* PROBLEM *
Wherever a line in the data holds the word "down", pull that line out.
== INPUT RECORDS
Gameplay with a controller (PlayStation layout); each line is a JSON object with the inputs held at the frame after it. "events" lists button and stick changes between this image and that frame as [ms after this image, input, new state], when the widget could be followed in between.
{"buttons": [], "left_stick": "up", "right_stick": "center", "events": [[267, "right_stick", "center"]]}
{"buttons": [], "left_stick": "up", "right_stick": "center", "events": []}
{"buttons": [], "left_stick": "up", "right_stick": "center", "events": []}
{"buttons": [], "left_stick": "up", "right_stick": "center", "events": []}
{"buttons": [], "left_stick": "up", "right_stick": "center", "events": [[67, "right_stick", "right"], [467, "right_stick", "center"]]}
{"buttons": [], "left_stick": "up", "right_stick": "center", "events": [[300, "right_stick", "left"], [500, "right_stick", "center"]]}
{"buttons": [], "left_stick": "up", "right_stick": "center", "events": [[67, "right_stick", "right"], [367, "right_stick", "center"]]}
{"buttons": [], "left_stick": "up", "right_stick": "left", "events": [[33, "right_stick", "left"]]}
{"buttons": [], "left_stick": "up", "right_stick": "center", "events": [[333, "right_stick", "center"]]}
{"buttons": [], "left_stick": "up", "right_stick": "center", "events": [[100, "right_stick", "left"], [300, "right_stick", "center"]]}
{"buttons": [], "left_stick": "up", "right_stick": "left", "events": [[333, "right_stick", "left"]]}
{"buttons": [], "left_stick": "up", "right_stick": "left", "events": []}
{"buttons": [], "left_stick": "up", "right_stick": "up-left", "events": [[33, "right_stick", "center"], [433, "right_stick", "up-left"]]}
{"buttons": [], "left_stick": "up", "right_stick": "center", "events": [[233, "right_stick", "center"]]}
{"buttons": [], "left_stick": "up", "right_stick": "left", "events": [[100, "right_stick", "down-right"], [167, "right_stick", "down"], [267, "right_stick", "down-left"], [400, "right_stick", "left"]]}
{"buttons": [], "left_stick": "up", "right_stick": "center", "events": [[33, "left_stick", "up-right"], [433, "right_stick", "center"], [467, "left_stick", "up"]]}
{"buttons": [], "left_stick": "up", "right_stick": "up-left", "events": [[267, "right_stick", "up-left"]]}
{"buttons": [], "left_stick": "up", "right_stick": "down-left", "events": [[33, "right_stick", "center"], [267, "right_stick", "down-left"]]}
====
* ANSWER TO THIS TASK *
{"buttons": [], "left_stick": "up", "right_stick": "left", "events": [[100, "right_stick", "down-right"], [167, "right_stick", "down"], [267, "right_stick", "down-left"], [400, "right_stick", "left"]]}
{"buttons": [], "left_stick": "up", "right_stick": "down-left", "events": [[33, "right_stick", "center"], [267, "right_stick", "down-left"]]}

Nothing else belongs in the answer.